Require expr %{REQUEST_URI} =~ m#/robots\.txt#
Require expr %{REQUEST_URI} =~ m#favicon\.ico|apple-touch-icon\.png|apple-touch-icon-precomposed\.png#i
<RequireAll>
Require env amazon
<RequireAny>
Require env cliqz
Require env duck
</RequireAny>
</RequireAll>

ClosedForLunch

12:14 pm on Mar 6, 2020 (gmt 0)

5+ Year Member Top Contributors Of The Month



By the way, does anyone have the actual addresses that DuckDuckGo crawls from?


23.21.227.69
50.16.241.113
50.16.241.114
50.16.241.117
50.16.247.234
52.204.97.54
52.5.190.19
54.197.234.188
54.208.100.253
54.208.102.37
107.21.1.8

JamesSC

4:10 pm on Mar 6, 2020 (gmt 0)

5+ Year Member Top Contributors Of The Month



I do believe I've got it now.

Thanks again to everyone for your generous help.

wilderness

4:36 pm on Mar 6, 2020 (gmt 0)

WebmasterWorld Senior Member 10+ Year Member Top Contributors Of The Month



RewriteCond %{REMOTE_ADDR} ^123\.456\.
RewriteCond %{HTTP_USER_AGENT} !DuckDuckGo
RewriteRule .* - [F]

Note: you may use any range (or multiple ranges (additional lines) in the REMOTE_ADDR

ClosedForLunch

8:16 pm on Mar 6, 2020 (gmt 0)

5+ Year Member Top Contributors Of The Month



RewriteCond %{HTTP_USER_AGENT} !DuckDuckGo


The DuckDuckBot doesn't always have the text 'DuckDuckGo' in the user agent.

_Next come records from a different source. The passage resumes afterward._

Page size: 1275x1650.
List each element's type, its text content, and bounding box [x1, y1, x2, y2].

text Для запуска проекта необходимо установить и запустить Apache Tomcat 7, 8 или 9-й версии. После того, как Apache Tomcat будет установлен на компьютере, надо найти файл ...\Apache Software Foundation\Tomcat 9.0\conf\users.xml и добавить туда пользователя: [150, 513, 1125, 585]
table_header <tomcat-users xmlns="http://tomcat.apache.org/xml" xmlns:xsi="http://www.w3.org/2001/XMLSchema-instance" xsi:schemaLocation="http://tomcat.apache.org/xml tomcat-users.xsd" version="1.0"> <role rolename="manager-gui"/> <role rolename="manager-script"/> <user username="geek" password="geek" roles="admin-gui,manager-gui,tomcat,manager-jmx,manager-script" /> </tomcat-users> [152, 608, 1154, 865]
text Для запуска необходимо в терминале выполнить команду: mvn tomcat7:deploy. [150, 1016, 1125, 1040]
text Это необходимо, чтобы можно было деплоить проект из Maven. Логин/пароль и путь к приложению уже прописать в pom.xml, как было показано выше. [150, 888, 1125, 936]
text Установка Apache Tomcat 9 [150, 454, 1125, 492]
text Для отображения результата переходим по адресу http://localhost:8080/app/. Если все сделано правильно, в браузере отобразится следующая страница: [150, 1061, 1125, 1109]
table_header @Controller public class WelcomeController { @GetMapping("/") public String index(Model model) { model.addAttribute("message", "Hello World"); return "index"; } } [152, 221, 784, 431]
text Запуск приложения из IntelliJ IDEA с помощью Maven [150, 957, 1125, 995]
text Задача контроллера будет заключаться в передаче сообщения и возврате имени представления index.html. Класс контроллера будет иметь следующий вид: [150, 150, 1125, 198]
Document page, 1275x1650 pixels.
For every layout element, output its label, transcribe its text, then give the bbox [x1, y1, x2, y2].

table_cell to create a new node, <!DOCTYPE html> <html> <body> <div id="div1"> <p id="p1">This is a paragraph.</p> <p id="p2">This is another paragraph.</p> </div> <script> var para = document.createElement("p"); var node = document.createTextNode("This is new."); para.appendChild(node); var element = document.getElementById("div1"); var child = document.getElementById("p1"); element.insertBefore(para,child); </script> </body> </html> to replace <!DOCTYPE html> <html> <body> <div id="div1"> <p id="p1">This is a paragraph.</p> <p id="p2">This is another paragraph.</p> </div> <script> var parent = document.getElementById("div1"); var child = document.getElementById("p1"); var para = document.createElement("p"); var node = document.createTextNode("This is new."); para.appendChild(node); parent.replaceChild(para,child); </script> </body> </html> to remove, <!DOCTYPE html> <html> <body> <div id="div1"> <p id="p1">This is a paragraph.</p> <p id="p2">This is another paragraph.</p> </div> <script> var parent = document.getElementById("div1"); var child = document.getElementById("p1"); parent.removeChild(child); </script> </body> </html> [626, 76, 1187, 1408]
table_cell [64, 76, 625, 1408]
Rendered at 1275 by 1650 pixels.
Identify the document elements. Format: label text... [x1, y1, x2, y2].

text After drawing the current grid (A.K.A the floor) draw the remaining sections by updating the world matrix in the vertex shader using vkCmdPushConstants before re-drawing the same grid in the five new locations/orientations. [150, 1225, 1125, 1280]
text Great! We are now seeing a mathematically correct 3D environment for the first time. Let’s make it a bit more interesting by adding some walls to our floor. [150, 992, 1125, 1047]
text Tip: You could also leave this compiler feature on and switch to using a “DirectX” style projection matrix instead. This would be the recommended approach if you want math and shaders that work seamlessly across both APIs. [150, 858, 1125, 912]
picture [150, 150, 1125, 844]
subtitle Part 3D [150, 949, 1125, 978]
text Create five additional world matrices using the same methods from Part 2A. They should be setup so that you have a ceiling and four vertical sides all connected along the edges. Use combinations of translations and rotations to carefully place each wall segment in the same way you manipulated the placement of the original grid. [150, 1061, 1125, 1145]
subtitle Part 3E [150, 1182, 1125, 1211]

For the user agents that do, add [NC] to the RewriteCond because sometimes 'DuckDuckGo' is lowercase.

lucy24

9:02 pm on Mar 6, 2020 (gmt 0)

WebmasterWorld Senior Member 10+ Year Member Top Contributors Of The Month



It's probably less work to say
(DuckDuckGo|duckduckgo)
Less work for the server, that is. (Unlike some situations, this will be the same whether the rule is in config or htaccess, since the flatten-and-compare has to be done over again on every request.) And it's never going to be
dUCKdUCKgO

But if you're got the exact, down-to-the-last-ddd IP available, use it.

Dimitri

10:31 pm on Mar 6, 2020 (gmt 0)

WebmasterWorld Senior Member 5+ Year Member Top Contributors Of The Month



Beware, I think that DDG has a its own web browser app (for mobile devices), it's possible this browser includes the DuckDuckGo word in its UA.

wilderness

8:58 am on Mar 8, 2020 (gmt 0)

WebmasterWorld Senior Member 10+ Year Member Top Contributors Of The Month



FWIW, the basic lines are simply a guideline.
Either the UA or IP (or multiple lines of each) may be changed to anything you desire.